Par un pourvoi sommaire et un mémoire complémentaire, enregistrés les 23 mai et 23 août 2023 au secrétariat du contentieux du Conseil d'Etat, Mme C... E... demande au Conseil d'Etat :
1°) d'annuler ce jugement ;
2°) de mettre à la charge de l'ordre des avocats au barreau de Paris la somme de 5 000 euros au titre de l'article L. 761-1 du code de justice administrative.

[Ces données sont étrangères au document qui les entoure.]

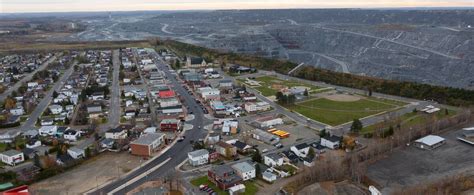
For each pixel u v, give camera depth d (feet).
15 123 428.97
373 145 338.75
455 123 410.31
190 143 372.79
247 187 284.61
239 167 300.40
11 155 328.49
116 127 411.54
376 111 472.85
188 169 316.19
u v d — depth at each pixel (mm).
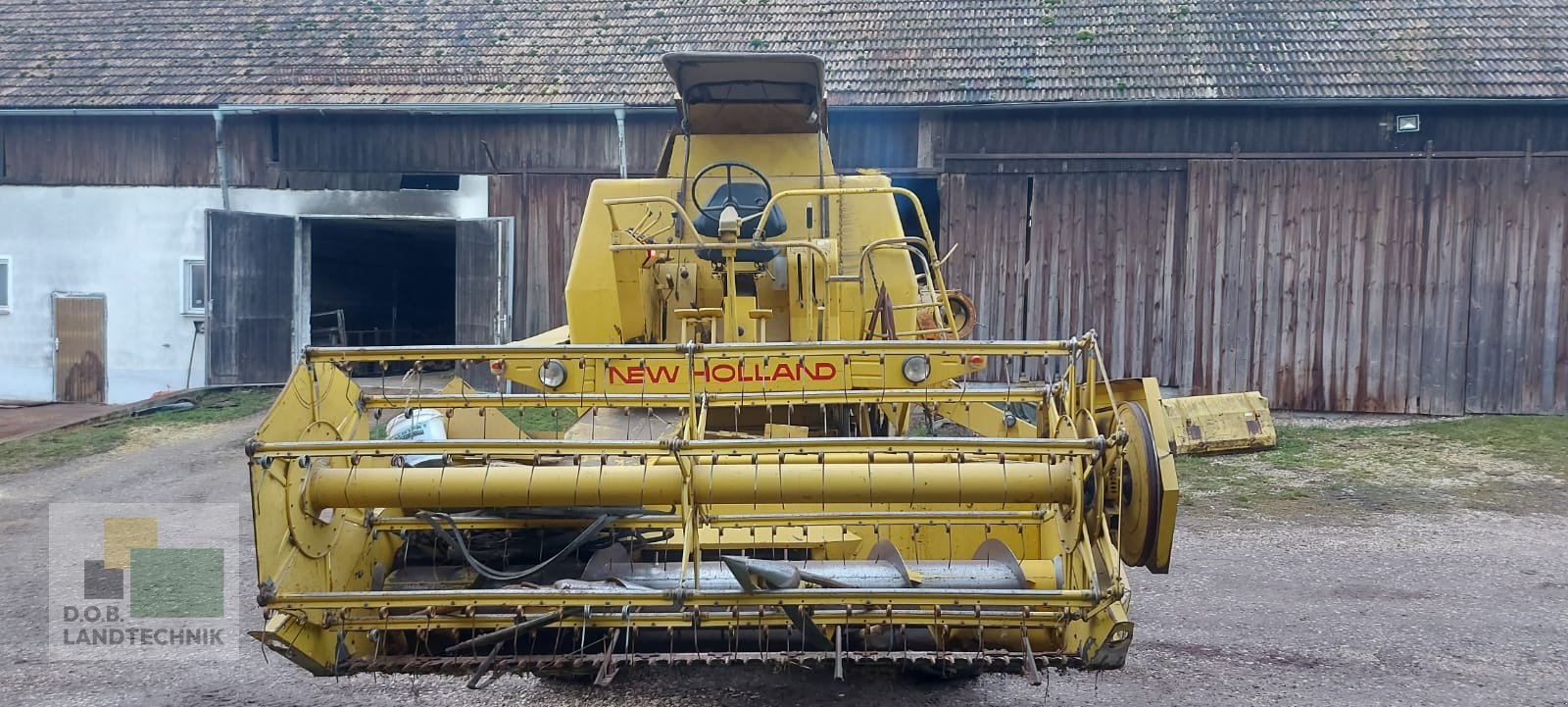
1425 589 5512
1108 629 2941
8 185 13367
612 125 12227
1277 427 10648
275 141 12891
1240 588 5539
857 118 11797
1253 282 11242
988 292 11695
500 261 12328
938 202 12102
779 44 12586
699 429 3381
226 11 14398
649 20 13438
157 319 13258
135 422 11273
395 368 13719
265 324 12750
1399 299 11023
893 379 4449
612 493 3219
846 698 4012
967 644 3402
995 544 3510
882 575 3258
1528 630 4863
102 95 12891
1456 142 10844
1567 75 10703
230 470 9086
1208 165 11219
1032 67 11711
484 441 3020
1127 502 3312
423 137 12609
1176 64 11477
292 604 2982
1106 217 11461
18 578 5879
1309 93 10773
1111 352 11516
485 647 3402
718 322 4621
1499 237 10844
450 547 3691
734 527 3479
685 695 4043
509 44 13219
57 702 4094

Vu les autres pièces du dossier ;
Vu :
- le code des relations entre le public et l'administration ;
- la loi n° 71-1130 du 31 décembre 1971 ;
- la loi n° 2004-130 du 11 février 2004 ;
- le décret n° 91-1197 du 27 novembre 1991 ;
- le code de justice administrative ;
Après avoir entendu en séance publique :
- le rapport de M. Philippe Bachschmidt, maître des requêtes en service extraordinaire,
- les conclusions de Mme Esther de Moustier, rapporteure publique ;
La parole ayant été donnée, après les conclusions, à Me Descorps-Declère, avocat de Mme A... C... E... ;
Considérant ce qui suit :
1. Il ressort des pièces du dossier soumis aux juges du fond que Mme A... C... E... a demandé, le 5 octobre 2020, au bâtonnier de l'ordre des avocats au barreau de Paris la communication des éléments administratifs et disciplinaires à caractère personnel ou professionnel la concernant dans la procédure disciplinaire ouverte devant le conseil de l'ordre, en octobre 2019, à l'encontre de M. B... D..., en particulier les pièces versées par le cabinet Orrick avant l'ouverture, en mars 2019, de l'enquête déontologique préalable à cette procédure, les procès-verbaux de ses propres auditions devant le conseil de l'ordre dans le cadre de cette même procédure et les allégations de M. D... contestant ses propres déclarations. Mme C... E... se pourvoit en cassation contre le jugement du 23 mars 2023 par lequel le tribunal administratif de Paris a rejeté sa demande tendant à l'annulation pour excès de pouvoir de la décision implicite de rejet du bâtonnier et à ce qu'il lui soit enjoint de lui communiquer les documents demandés.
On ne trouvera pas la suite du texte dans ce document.